I’ve always been paid when I’ve spoken at our local library conference–a token amount, but something. (But our local reading association not only doesn’t pay, but charges speakers a registration fee. And our new book festival has decided they don’t need to pay anyone but our headliners, which is a matter of some concern among us locals.)
To me, because the honorariums for these sorts of things are low, it’s less a matter of the money itself than of whether they value their speakers and, more, how organized they are–conferences and events that don’t pay at all have tended, in my experience, to be less well attended and less well organized than those that do. When my time is valued, more care seems to go into all the other aspects of the event, too.
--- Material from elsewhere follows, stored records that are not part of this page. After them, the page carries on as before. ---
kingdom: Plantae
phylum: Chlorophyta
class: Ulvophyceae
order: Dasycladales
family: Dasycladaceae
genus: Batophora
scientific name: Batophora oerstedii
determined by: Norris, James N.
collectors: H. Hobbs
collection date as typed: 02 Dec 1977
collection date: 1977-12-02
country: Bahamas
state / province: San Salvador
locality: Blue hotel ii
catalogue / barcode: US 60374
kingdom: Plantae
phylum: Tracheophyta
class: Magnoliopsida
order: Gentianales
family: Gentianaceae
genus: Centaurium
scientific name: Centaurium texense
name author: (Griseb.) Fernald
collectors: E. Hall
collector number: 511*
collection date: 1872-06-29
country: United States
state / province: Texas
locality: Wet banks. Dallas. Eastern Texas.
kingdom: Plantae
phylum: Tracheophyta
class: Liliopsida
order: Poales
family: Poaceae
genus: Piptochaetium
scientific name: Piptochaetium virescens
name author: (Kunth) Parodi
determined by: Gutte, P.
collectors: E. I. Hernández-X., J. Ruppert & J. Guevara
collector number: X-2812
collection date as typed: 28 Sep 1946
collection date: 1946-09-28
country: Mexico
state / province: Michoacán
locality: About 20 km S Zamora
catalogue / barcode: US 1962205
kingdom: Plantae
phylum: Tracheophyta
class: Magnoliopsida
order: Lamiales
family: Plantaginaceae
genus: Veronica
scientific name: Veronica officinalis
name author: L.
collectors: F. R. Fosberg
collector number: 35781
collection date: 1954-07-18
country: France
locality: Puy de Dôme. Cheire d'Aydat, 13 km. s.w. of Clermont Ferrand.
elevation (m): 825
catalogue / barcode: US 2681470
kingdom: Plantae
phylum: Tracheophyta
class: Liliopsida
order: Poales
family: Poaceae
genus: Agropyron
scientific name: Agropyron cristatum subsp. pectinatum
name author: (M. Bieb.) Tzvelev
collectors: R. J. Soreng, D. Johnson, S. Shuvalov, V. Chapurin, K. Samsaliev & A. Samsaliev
This seems to be true for school visits, too–the paid events have been a better investment of time, even ignoring the actual pay, than the unpaid ones.
(Does ALA really not pay their speakers? Speaking there, of course, would be a decent investment of time regardless, and the less-organized rule wouldn’t apply there!)
Hi Laurie – I’m doing a week-long blog series on Printz winner/honor winners for the Class of 2k8 blog the first week of Aug. I’m doing mini-interviews, because I know how busy you folks are. So far I have Meg Rosoff, Carolyn Mackler, Ellen Wittlinger, and A.M. Jenkins. I need one more – would you be willing? It’s just four easy questions. We’ll post your bio too, which would be a good way to plug CHAINS (which I can’t WAIT to read, btw).
If you’d be willing to spend one of your 15-minute writing sessions answering questions – please e-mail me at alwayslisa at gmail dot com and I’ll send you the 4 questions. 🙂
I’ve decided to do your prompt…
I’ve got out of the swing of working every day with doing stuff for others, and am having a problem with deciding which way to throw my attention– a bit frittered. You are one of the most focussed and organized writers (like Cindy Lord), so I’ll take a page from your book, and perhaps end up brave and dedicated, like the two of you!
Nancy Werlin gave a wonderful professional level seminar on this very topic. I’d heard some grumblings from some attendees that it was so negative and harsh. It was what I needed to hear though. It always comes back to the same few things, doesn’t it. Do something uniquely you, nose to the grindstone, learn your craft AND business. And it’s always about the work.
I’m a big fan of this topic, and the idea of putting more business / financial / life skills training for writers and other artists out there.
I wanted to add that depending on where a writer lives, it may be possible to apply for grants to cover the cost of educational opportunities such as conferences, or travel expenses for readings and speaking engagements. It literally pays to have a careful look at the programmes of your local, provincial/state, federal and private cultural funding bodies and arts associations to see if they have something that can help you.
Laurie- A writing question
Have you ever spent time (be it weeks, or months) on a story proposal to the publisher and they (for whatever reason) turned it down?
If so, how did you feel about it having put all that time and effort into it and then have it get slapped down?
Or….do you suggest ideas that may interest you and submit it to them first so that you don’t waste any time on it?
The thing that surprised me most about being an author was the public speaking. I love it, but had no idea that was part of the job. I used to think all an author did was write books.
the glam writing life
Your financial realities posts are making me grateful once again to realize that if I’m widowed, I could survive as a full-time writer without going on the dole by moving to a trailer park in Oklahoma (nothing personal, Okies, just coveting your low cost of living).
What a great post, thanks for sharing.